STUDY MATERIAL:
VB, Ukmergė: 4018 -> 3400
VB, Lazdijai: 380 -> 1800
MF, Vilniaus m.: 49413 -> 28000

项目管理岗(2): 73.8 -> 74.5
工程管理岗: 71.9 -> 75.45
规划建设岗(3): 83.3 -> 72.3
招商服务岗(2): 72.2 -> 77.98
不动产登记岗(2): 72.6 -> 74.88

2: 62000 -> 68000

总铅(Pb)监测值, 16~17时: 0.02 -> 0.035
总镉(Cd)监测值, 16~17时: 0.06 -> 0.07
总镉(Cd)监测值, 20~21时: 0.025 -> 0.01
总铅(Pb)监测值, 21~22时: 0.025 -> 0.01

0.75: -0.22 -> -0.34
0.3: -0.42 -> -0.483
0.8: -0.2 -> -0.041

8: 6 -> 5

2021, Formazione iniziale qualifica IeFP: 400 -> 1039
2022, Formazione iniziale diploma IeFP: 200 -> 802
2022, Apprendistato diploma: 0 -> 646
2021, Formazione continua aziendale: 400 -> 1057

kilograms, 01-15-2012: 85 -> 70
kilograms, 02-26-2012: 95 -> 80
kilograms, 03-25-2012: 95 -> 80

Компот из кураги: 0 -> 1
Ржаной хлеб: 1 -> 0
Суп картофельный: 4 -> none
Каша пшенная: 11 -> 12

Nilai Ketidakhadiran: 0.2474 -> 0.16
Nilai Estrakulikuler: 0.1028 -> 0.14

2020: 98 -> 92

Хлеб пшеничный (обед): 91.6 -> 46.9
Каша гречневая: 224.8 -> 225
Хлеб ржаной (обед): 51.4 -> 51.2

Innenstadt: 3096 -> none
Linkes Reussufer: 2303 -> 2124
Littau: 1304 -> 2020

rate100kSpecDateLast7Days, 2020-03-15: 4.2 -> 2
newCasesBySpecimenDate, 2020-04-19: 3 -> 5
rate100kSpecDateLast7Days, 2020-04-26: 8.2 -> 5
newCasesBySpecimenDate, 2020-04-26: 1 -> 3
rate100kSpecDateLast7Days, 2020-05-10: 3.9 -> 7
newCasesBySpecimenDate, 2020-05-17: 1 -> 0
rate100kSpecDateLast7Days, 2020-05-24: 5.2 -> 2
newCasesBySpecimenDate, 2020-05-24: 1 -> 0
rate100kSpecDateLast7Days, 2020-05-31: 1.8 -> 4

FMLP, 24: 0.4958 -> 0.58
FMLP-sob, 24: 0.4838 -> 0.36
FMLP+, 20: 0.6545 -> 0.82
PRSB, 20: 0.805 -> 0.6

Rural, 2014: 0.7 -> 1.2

WHAT IS REQUIRED: Please return all of the entries shown above, exactly as they stand.

FINAL ANSWER:
VB, Ukmergė: 4018 -> 3400
VB, Lazdijai: 380 -> 1800
MF, Vilniaus m.: 49413 -> 28000

项目管理岗(2): 73.8 -> 74.5
工程管理岗: 71.9 -> 75.45
规划建设岗(3): 83.3 -> 72.3
招商服务岗(2): 72.2 -> 77.98
不动产登记岗(2): 72.6 -> 74.88

2: 62000 -> 68000

总铅(Pb)监测值, 16~17时: 0.02 -> 0.035
总镉(Cd)监测值, 16~17时: 0.06 -> 0.07
总镉(Cd)监测值, 20~21时: 0.025 -> 0.01
总铅(Pb)监测值, 21~22时: 0.025 -> 0.01

0.75: -0.22 -> -0.34
0.3: -0.42 -> -0.483
0.8: -0.2 -> -0.041

8: 6 -> 5

2021, Formazione iniziale qualifica IeFP: 400 -> 1039
2022, Formazione iniziale diploma IeFP: 200 -> 802
2022, Apprendistato diploma: 0 -> 646
2021, Formazione continua aziendale: 400 -> 1057

kilograms, 01-15-2012: 85 -> 70
kilograms, 02-26-2012: 95 -> 80
kilograms, 03-25-2012: 95 -> 80

Компот из кураги: 0 -> 1
Ржаной хлеб: 1 -> 0
Суп картофельный: 4 -> none
Каша пшенная: 11 -> 12

Nilai Ketidakhadiran: 0.2474 -> 0.16
Nilai Estrakulikuler: 0.1028 -> 0.14

2020: 98 -> 92

Хлеб пшеничный (обед): 91.6 -> 46.9
Каша гречневая: 224.8 -> 225
Хлеб ржаной (обед): 51.4 -> 51.2

Innenstadt: 3096 -> none
Linkes Reussufer: 2303 -> 2124
Littau: 1304 -> 2020

rate100kSpecDateLast7Days, 2020-03-15: 4.2 -> 2
newCasesBySpecimenDate, 2020-04-19: 3 -> 5
rate100kSpecDateLast7Days, 2020-04-26: 8.2 -> 5
newCasesBySpecimenDate, 2020-04-26: 1 -> 3
rate100kSpecDateLast7Days, 2020-05-10: 3.9 -> 7
newCasesBySpecimenDate, 2020-05-17: 1 -> 0
rate100kSpecDateLast7Days, 2020-05-24: 5.2 -> 2
newCasesBySpecimenDate, 2020-05-24: 1 -> 0
rate100kSpecDateLast7Days, 2020-05-31: 1.8 -> 4

FMLP, 24: 0.4958 -> 0.58
FMLP-sob, 24: 0.4838 -> 0.36
FMLP+, 20: 0.6545 -> 0.82
PRSB, 20: 0.805 -> 0.6

Rural, 2014: 0.7 -> 1.2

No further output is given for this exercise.